Information provided Block Start

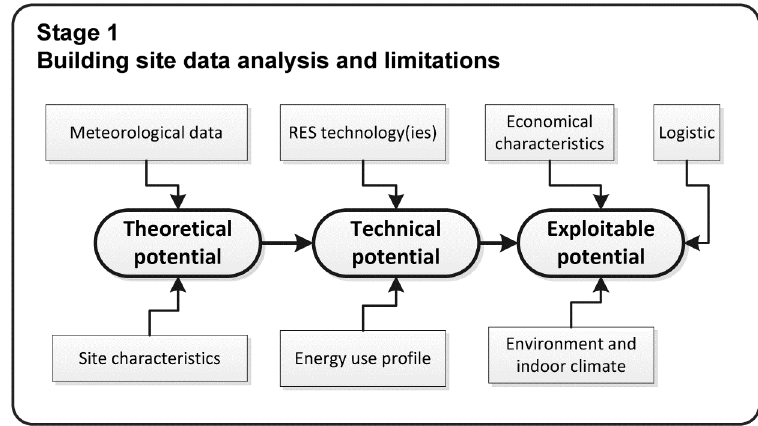
Fig. 2. Detailed description of the first stage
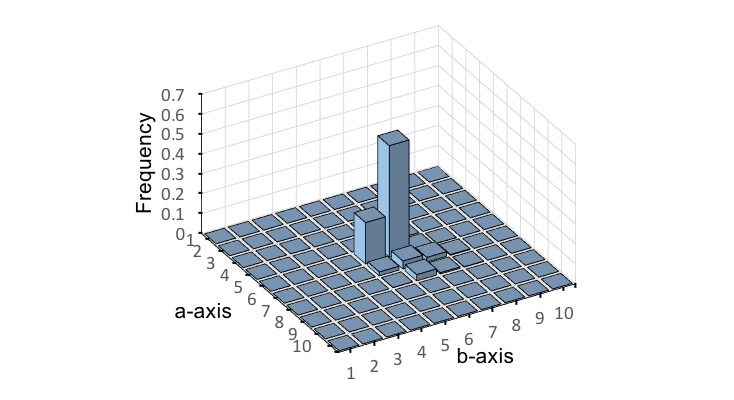
Figure 5. Mean color histogram for H and G .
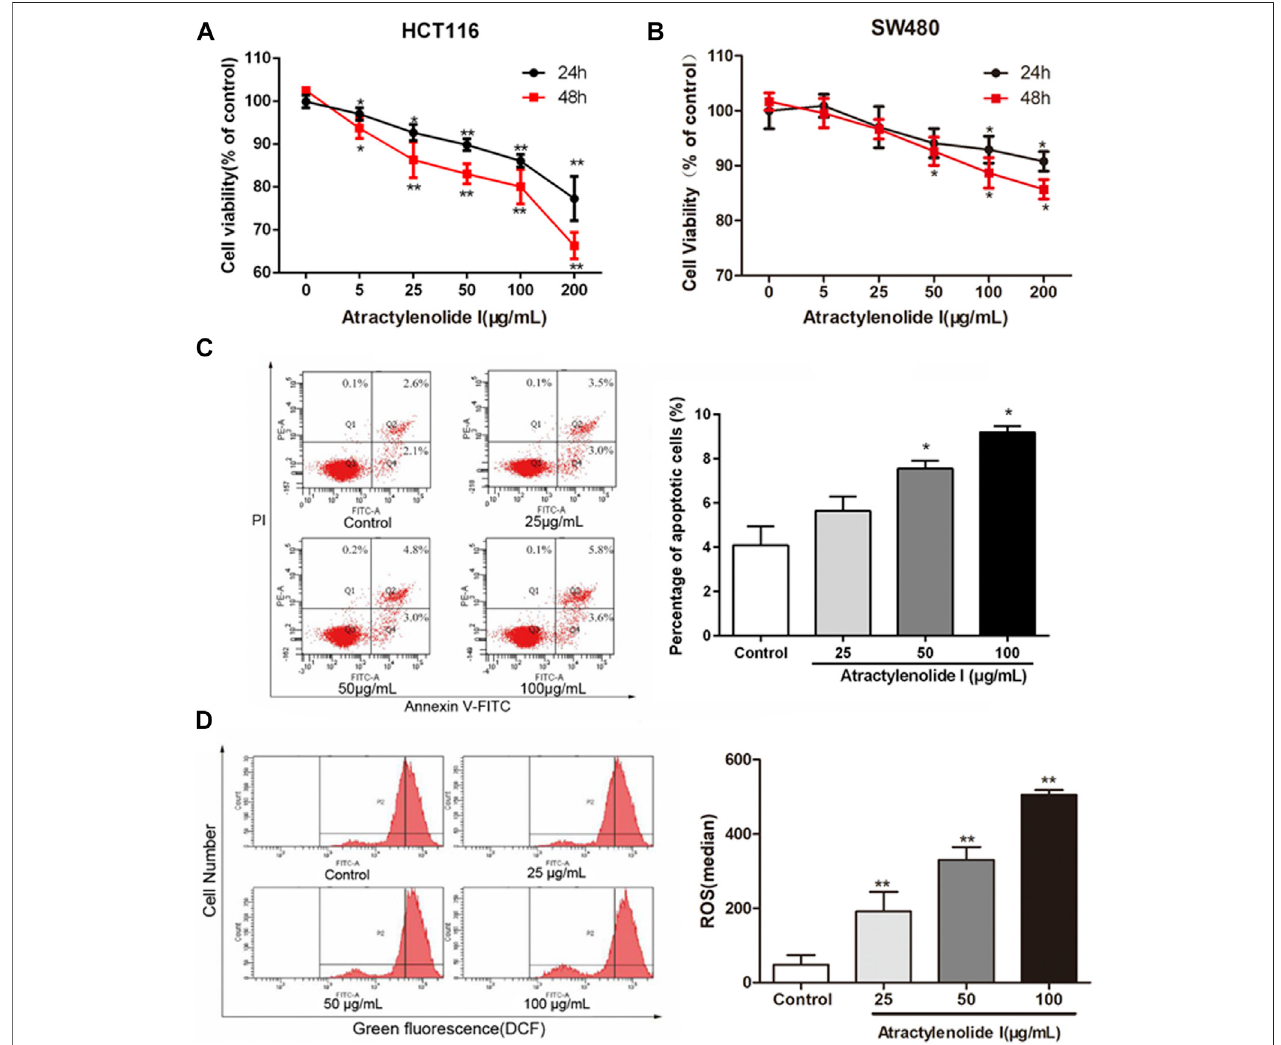
FIGURE 1 | Atractylenolide I signi fi cantly inhibit cell viability via apoptosis to a certain extent in CRC cells. (A) Cell viability treated with different concentrations of atractylenolideIwasmeasured bytheCCK-8assayat24and48 handplottedasadose – responsecurverelativetono-drugcontrols( n (cid:2) 6pergroup). (B) SW480cells treatedwiththe atractylenolideI(n (cid:2) 6 per group). (C) Measurement of PE-Annexin Vstainingofphosphatidylserineexposed on the cell surface by fl ow cytometry (n (cid:2) 3 per group). (D) The ROS levels in HCT-116 cells treated with atractylenolide I (25, 50, and 100 μ g/ml) by loading DCFH-DA fl uorescent probes (n (cid:2) 3 per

Information provided Block End

Your task
Begin with the line holding "Figure 5. Mean color histogram for H and G ." and end with the last line of the listing. Reproduce each of those lines exactly, and leave every picture out.

Exercise response
Figure 5. Mean color histogram for H and G .
FIGURE 1 | Atractylenolide I signi fi cantly inhibit cell viability via apoptosis to a certain extent in CRC cells. (A) Cell viability treated with different concentrations of atractylenolideIwasmeasured bytheCCK-8assayat24and48 handplottedasadose – responsecurverelativetono-drugcontrols( n (cid:2) 6pergroup). (B) SW480cells treatedwiththe atractylenolideI(n (cid:2) 6 per group). (C) Measurement of PE-Annexin Vstainingofphosphatidylserineexposed on the cell surface by fl ow cytometry (n (cid:2) 3 per group). (D) The ROS levels in HCT-116 cells treated with atractylenolide I (25, 50, and 100 μ g/ml) by loading DCFH-DA fl uorescent probes (n (cid:2) 3 per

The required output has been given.